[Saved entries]
--------
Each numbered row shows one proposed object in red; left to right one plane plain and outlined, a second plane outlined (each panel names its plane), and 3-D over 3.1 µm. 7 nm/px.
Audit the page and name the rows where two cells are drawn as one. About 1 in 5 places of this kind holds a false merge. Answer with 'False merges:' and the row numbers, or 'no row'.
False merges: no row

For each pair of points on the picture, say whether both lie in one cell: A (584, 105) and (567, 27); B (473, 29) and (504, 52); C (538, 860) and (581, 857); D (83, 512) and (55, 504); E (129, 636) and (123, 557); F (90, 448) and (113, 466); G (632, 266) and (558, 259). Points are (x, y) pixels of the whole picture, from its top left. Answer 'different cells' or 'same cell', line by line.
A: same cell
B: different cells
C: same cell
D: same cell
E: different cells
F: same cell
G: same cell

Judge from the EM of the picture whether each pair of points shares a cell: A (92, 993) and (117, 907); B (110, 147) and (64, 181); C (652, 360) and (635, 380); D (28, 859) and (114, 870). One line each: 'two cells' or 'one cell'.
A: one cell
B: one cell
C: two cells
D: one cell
--------
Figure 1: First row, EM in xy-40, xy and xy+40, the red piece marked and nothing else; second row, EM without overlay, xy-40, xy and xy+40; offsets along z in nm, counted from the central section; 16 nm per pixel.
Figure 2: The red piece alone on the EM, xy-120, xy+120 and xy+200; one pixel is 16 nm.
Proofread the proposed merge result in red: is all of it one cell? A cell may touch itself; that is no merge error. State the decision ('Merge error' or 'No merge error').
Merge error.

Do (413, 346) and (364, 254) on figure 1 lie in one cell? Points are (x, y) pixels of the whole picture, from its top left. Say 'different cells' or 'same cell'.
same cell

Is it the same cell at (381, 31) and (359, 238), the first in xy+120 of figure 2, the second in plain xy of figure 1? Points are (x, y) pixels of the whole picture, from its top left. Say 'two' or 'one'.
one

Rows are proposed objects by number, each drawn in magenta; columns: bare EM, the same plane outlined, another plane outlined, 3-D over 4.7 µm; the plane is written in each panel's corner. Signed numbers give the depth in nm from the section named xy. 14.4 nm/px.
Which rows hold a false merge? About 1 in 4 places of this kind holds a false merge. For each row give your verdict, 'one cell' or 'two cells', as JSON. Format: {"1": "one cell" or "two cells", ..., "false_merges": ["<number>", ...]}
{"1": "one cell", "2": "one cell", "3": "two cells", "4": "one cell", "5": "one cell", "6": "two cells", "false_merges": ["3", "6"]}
--------
WHAT THIS TASK INVOLVES: Please give only the number of lines above that contain the word "piece".

OUTPUT: 2